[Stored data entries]
______________________________

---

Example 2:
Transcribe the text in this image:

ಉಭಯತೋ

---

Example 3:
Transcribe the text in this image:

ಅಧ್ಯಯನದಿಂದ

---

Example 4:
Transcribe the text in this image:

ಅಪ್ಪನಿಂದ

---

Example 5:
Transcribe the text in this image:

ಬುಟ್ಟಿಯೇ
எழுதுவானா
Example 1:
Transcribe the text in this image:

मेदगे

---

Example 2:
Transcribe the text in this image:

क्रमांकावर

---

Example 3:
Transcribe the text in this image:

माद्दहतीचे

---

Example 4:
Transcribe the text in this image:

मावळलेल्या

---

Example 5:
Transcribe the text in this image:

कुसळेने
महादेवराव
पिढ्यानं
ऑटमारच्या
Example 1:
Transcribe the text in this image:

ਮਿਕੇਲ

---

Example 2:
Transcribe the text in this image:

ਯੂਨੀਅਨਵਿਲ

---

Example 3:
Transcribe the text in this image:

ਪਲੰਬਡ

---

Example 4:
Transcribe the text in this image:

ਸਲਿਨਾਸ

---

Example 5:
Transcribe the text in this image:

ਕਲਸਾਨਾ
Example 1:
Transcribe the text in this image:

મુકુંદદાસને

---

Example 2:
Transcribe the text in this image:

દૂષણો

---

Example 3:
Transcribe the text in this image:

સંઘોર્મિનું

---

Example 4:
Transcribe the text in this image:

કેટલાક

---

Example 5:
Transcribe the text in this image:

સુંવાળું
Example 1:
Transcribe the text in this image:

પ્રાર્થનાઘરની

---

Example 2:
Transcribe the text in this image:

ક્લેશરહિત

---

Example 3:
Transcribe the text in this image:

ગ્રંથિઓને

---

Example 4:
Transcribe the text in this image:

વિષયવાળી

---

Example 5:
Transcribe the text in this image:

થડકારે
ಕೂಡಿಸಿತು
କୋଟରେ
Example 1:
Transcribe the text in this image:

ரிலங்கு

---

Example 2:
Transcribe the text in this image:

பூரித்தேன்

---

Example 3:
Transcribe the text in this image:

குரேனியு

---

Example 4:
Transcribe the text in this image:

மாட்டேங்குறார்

______________________________

About this exercise: Repeat all entries. Match them exactly.

Response for this exercise:
---

Example 2:
Transcribe the text in this image:

ಉಭಯತೋ

---

Example 3:
Transcribe the text in this image:

ಅಧ್ಯಯನದಿಂದ

---

Example 4:
Transcribe the text in this image:

ಅಪ್ಪನಿಂದ

---

Example 5:
Transcribe the text in this image:

ಬುಟ್ಟಿಯೇ
எழுதுவானா
Example 1:
Transcribe the text in this image:

मेदगे

---

Example 2:
Transcribe the text in this image:

क्रमांकावर

---

Example 3:
Transcribe the text in this image:

माद्दहतीचे

---

Example 4:
Transcribe the text in this image:

मावळलेल्या

---

Example 5:
Transcribe the text in this image:

कुसळेने
महादेवराव
पिढ्यानं
ऑटमारच्या
Example 1:
Transcribe the text in this image:

ਮਿਕੇਲ

---

Example 2:
Transcribe the text in this image:

ਯੂਨੀਅਨਵਿਲ

---

Example 3:
Transcribe the text in this image:

ਪਲੰਬਡ

---

Example 4:
Transcribe the text in this image:

ਸਲਿਨਾਸ

---

Example 5:
Transcribe the text in this image:

ਕਲਸਾਨਾ
Example 1:
Transcribe the text in this image:

મુકુંદદાસને

---

Example 2:
Transcribe the text in this image:

દૂષણો

---

Example 3:
Transcribe the text in this image:

સંઘોર્મિનું

---

Example 4:
Transcribe the text in this image:

કેટલાક

---

Example 5:
Transcribe the text in this image:

સુંવાળું
Example 1:
Transcribe the text in this image:

પ્રાર્થનાઘરની

---

Example 2:
Transcribe the text in this image:

ક્લેશરહિત

---

Example 3:
Transcribe the text in this image:

ગ્રંથિઓને

---

Example 4:
Transcribe the text in this image:

વિષયવાળી

---

Example 5:
Transcribe the text in this image:

થડકારે
ಕೂಡಿಸಿತು
କୋଟରେ
Example 1:
Transcribe the text in this image:

ரிலங்கு

---

Example 2:
Transcribe the text in this image:

பூரித்தேன்

---

Example 3:
Transcribe the text in this image:

குரேனியு

---

Example 4:
Transcribe the text in this image:

மாட்டேங்குறார்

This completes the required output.